Israel, which inspects all shipments to Gaza and has sealed off the fence on the north of the enclave, denies restricting food and says it believes enough is getting through.

"As much as we know, by our analysis, there is no starvation in Gaza. There is a sufficient amount of food entering Gaza every day," Colonel Moshe Tetro, head of Israel's Coordination and Liasion Administration for Gaza, told reporters.

Last week, Senate majority leader Chuck Schumer (D., N.Y.) called Netanyahu an obstacle to peace and said Israelis should vote him out. Biden called it a "good speech;" Netanyahu called it "inappropriate" and later held a video conference with lawmakers from Biden's Republican opposition.

Senior Israeli and U.S. officials are scheduled to meet in Washington next week, when the United States will present to the Israelis alternative ways to hunt down Hamas without resorting to a full-on assault in Rafah.

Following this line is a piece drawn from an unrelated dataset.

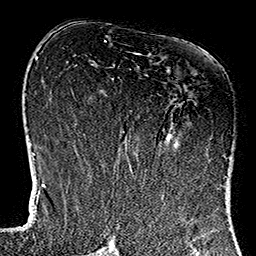
Breast MRI (dynamic contrast-enhanced), one axial slice. Position 65 of 160 along the scan axis. Cropped to one breast. Dynamic contrast-enhanced series, time point 2 of 7 at this slice position (early post-contrast). 1.5 T. TE 2.7 ms, TR 5.1 ms. 1 mm slice thickness. 256 × 256 image matrix, field of view 178 × 178 mm. Female patient.
Structures marked on this image (semi-automatic segmentation, software-assisted and operator-edited):
- enhancing-tissue mask used for the functional tumour volume (all voxels passing the contrast-enhancement thresholds inside the analysis volume; usually the tumour): bounding box (x1, y1, x2, y2) in pixels: (113, 53, 229, 184)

Meetings are also taking place in Doha on Friday aimed at securing a ceasefire in the conflict.

The Qatar truce talks are focused on a proposal for a six-week halt to fighting during which some 40 Israeli hostages being held by Hamas would be released, in exchange for hundreds of Palestinians in Israeli jails.

Israel, however, is only prepared to commit to a temporary pause to the conflict and has repeatedly said it will push on with its campaign to achieve its aim of eradicating Hamas, which controls Gaza. Hamas wants a permanent end to the war and for Israeli troops to withdraw.

Blinken on Thursday said the gaps were narrowing.

In Gaza, fighting has been concentrated in recent days on the Al Shifa hospital complex, which is also sheltering hundreds of people displaced from their homes.

Israeli troops entered the facility on Monday and have been combing through the sprawling complex, which they say is connected to a tunnel network used by Hamas.

Israel said it had killed hundreds of fighters and detained more than 500 suspects in its operation on Al Shifa, including 358 members of Hamas and Islamic Jihad. It said three senior Islamic Jihad military commanders and two Hamas officials responsible for operations in the occupied West Bank were detained, as well as other Hamas internal security officials.

Hamas denies its fighters were in the compound and says those killed there were civilians and those rounded up include medical staff.

Israel issued pictures of faces of hundreds of men it said were fighters captured in the hospital, then later acknowledged that some were not captives. Ismail Al-Thawabta, director of the Hamas-run government media office, said the release of the mistaken photos reflected Israel's "crisis and failure."